Poi arriviamo ai giorni nostri e leggiamo sui giornali che lo stato proprio quello stato che ha problemi di liquidità per il programma dei Testimoni, lancia un emendamento della maggioranza al Dlgs sul femminicidio che prevede la tutela delle imprese che lavorano nel cantiere Tav di Chiomonte. Il fondo risarcimenti per le imprese colpite dalla criminalità organizzata verrà esteso anche alle aziende che operano nella realizzazione del Tav Torino-Lione, vittime di danneggiamenti. Lo ha annunciato il ministro dei Trasporti e Infrastrutture, Maurizio Lupi, in un’intervista al Tg2, definendo ”delinquenti che compiono azioni terroristiche” gli autori degli attentati alle aziende occupate nella realizzazione dell’opera. Riguardo poi alle imprese che subiscono danneggiamenti a causa di attentanti, il ministro ha aggiunto di aver ”incontrato questi imprenditori domenica scorsa a Torino e la cosa più grave che ho ascoltato è che per fare un lavoro che è loro chiesto dallo Stato queste persone mettono a rischio la famiglia, gli operai e i beni delle loro aziende. Lo Stato non può stare fermo. D’intesa con il ministro dell’Interno Angelino Alfano abbiamo proposto di allargare alle imprese che lavorano per opere di interesse nazionale e subiscono danni il fondo risarcimenti già previsto per le ditte vittime di attentati della criminalità organizzata”. Mette a disposizione fino a cinque milioni per risarcire chi ha subito danneggiamenti.
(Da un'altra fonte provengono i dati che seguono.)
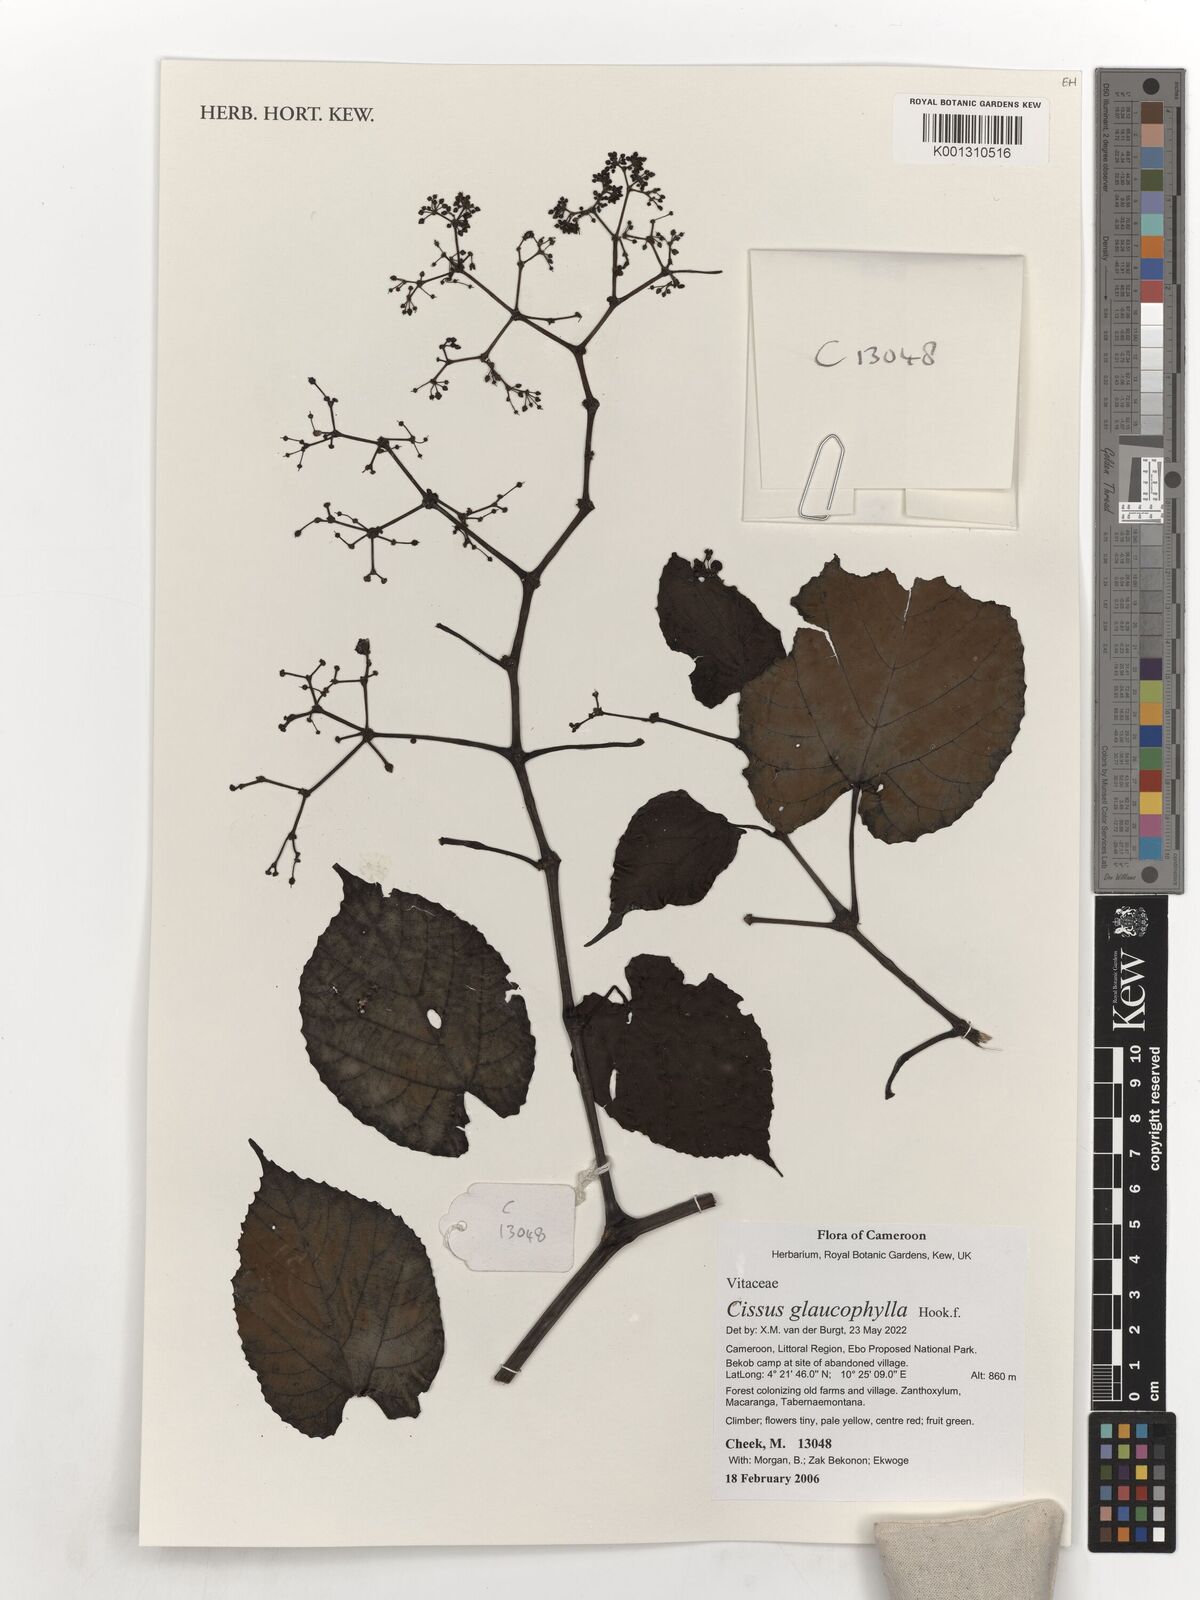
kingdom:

Ma non basta la previsione degli indennizzi, che era stata introdotta in fase di conversione del Dlgs sul femminicidio, è stata successivamente stralciata dalla V Commissione bilancio della Camera. E allora la Regione Piemonte è pronta a “sostituirsi” allo Stato e lanciare un proprio fondo di 1,8 milioni coperto con le risorse recuperate dalla procura di Torino per centinaia di truffe subite dalla finanziaria regionale Finpiemonte, tra il 2003 e 2011, sui contributi a fondo perduto erogati per siti web e voucher fiere.
Qui interviene anche il senatore piemontese Pd Stefano Esposito, vicepresidente della VIII Commissione parlamentare (Lavori pubblici e comunicazioni) e membro della Commissione parlamentare di inchiesta sul fenomeno delle mafie e sulle altre associazioni criminali, anche straniere. Uno che ne sa. “Nonostante le numerose visite delle istituzioni al cantiere della Tav – sottolinea il senatore, facendo eco alla paura dell’allora giudice Giovanni Falcone – oggi gli imprenditori valsusini sono stati lasciati soli dallo Stato”. Un po’ la stessa cosa che succede a un Testimone di giustizia.
Volevamo chiudere con un calcolo schietto, con 5 milioni di euro per le tre ditte valsusine si potevano pagare stipendi da 1200 euro agli 88 Testimoni di giustizia, a oggi ancora vivi, per la durata di 4 anni circa, tredicesime comprese, o se vogliamo dirlo alla maniera No Tav, con i soldi inutili del nuovo autoporto e la guida sicura.